Academics

Our Academic Life

An Overview

Intellectual Formation

Blessed Iwene Tansi Major Seminary places a high emphasis on the intellectual formation of the seminarians. She takes diligent care in the quality of intellectual formation of the seminarians. This diligence is animated by that foundational desire to raise priests fit for our age, an age growing increasingly in complexity and the mistrust of the rationality of faith. The Seminary is in no doubt that if priests of today are not rigorously and soundly intellectually formed, they will hardly stand effectively as teachers of faith. “The very situation of the Church today demands increasingly that teachers be truly able to face the complexity of the times and that they be in a position to face competently, with clarity and deep reasoning, the questions about meaning which are put by the people of today, questions which can only receive a full and definitive reply in the Gospel of Jesus Christ.” (Pastores Dabo Vobis, 56).
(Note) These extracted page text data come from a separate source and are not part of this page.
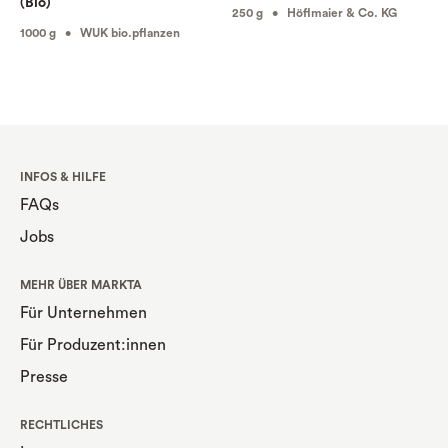
(Bio)
250 g • Höflmaier & Co. KG
1000 g • WUK bio.pflanzen
INFOS & HILFE
FAQs
Jobs
MEHR ÜBER MARKTA
Für Unternehmen
Für Produzent:innen
Presse
RECHTLICHES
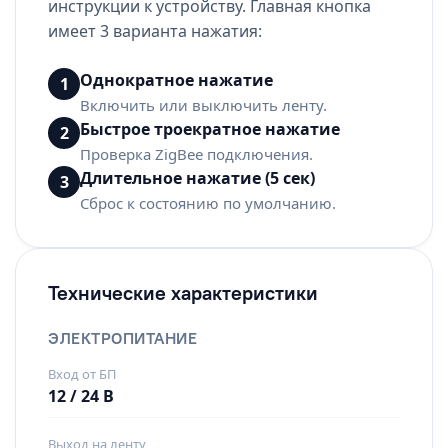
инструкции к устройству. Главная кнопка
имеет 3 варианта нажатия:
Однократное нажатие
1
Включить или выключить ленту.
Быстрое троекратное нажатие
2
Проверка ZigBee подключения.
Длительное нажатие (5 сек)
3
Сброс к состоянию по умолчанию.
Технические характеристики
ЭЛЕКТРОПИТАНИЕ
Вход от БП
12 / 24 В
Выход на ленту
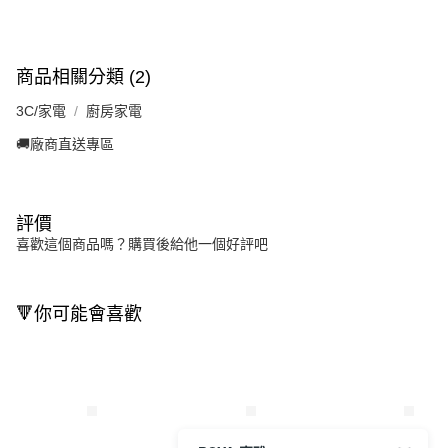
商品相關分類 (2)
3C/家電
廚房家電
🚚廠商直送專區
評價
喜歡這個商品嗎？購買後給他一個好評吧
🔻你可能會喜歡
Aware that “much of the effectiveness of the training offered depends on the maturity and strength of personality of those entrusted with formation” (Pastores Dabo Vobis, 66), the Seminary is stuffed with qualified and certified lecturers. Seminarians are bound to attend all lectures. Although certain courses rank higher than others in credit load, every course is considered important, and is studied in rights relation to others. Furthermore, though the intellectual formation is based and built above all on the study of theology, the curriculum also features courses like Psychology, Health-care, Accounting, Social Communication, and African Traditional Religion and Culture. This is in line with the aspiration that future priests learn to speak the language of their time and offer an answer to their questions.

Under the direction of a supervisor, seminarians are directed to choose topics on which they would thoroughly research, critically reflect and systematically write on. This exercise, which is geared towards improving the literary ability of the seminarians and helping them to cultivate critical and reflective minds, forms an important part of the curriculum.

In addition to all these, the Seminary’s Academic Unit organizes conferences, seminars and symposia, and even arranges for field research and excursions, as a way of making class come alive and in order to bring students face to face with difficulties met in the context of classroom discussions and individual study. Seminarians also engage in discussions and debates among themselves as well as with students of other seminaries and higher institutions.

In the light of all these, examinations are understood as “a harvest of efforts”; “a celebration of learning”. And this is what it has been whether in internal or external examinations.

St Thomas Aquinas said

The knowledge of God is the cause of things. For the knowledge of God is to all creatures what the knowledge of the artificer is to things made by his art.